Controlling the copy
number of gene expression cassettes is an
important strategy to engineer bacterial cells into high-efficiency
biocatalysts. Current strategies mostly use plasmid vectors, but multicopy
plasmids are often genetically unstable, and their copy numbers cannot
be precisely controlled. The integration of expression cassettes into
a bacterial chromosome has advantages, but iterative integration is
laborious, and it is challenging to obtain a library with varied gene
doses for phenotype characterization. Here, we demonstrated that multicopy
chromosomal integration using CRISPR-associated transposases (MUCICAT)

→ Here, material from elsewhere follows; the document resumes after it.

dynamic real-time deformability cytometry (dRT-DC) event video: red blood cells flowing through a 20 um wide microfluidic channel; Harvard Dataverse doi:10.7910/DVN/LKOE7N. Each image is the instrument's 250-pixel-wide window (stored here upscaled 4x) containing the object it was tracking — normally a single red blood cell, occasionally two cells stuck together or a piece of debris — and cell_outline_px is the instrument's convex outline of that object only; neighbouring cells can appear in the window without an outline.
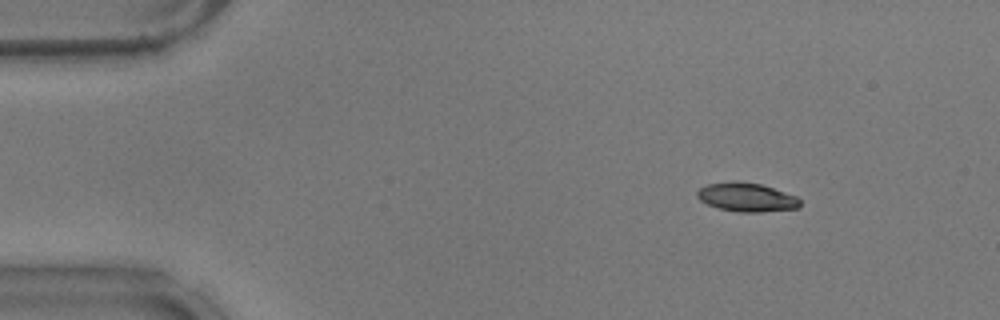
{"species": "common noctule bat (a hibernating species)", "species_latin": "Nyctalus noctula", "temperature_condition": "warm", "stored_images_in_passage": 53, "camera_frame_rate_fps": 3000, "um_per_image_px": 0.085, "animal": {"sex": "male", "body_mass_g": 17.9}, "frame": {"image": 1, "passage_image": 6, "time_ms": 1.667, "image_size_px": [1000, 320], "cell_outline_px": [[800, 204], [796, 208], [760, 212], [740, 212], [720, 208], [708, 204], [700, 200], [696, 196], [696, 192], [700, 188], [708, 184], [732, 180], [736, 180], [760, 184], [796, 196], [800, 200]], "centroid_in_image_um": [63.42, 16.75], "position_along_channel_um": 21.6, "area_um2": 17.11}}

can be achieved by designing a crRNA to target multicopy loci or a
crRNA array to target multiple loci in the Escherichia coli genome. Within 5 days without selection pressure, E. coli strains carrying cargos with successively increasing copy numbers
(up to 10) were obtained. Recombinant MUCICAT E. coli containing genomic multicopy glucose dehydrogenase expression cassettes
showed 2.6-fold increased expression of this important industrial
enzyme compared to E. coli harboring
the conventional protein-expressing plasmid pET24a. Successful extension
of MUCICAT to Tatumella citrea further demonstrated
that MUCICAT may be generally applied to many bacterial species.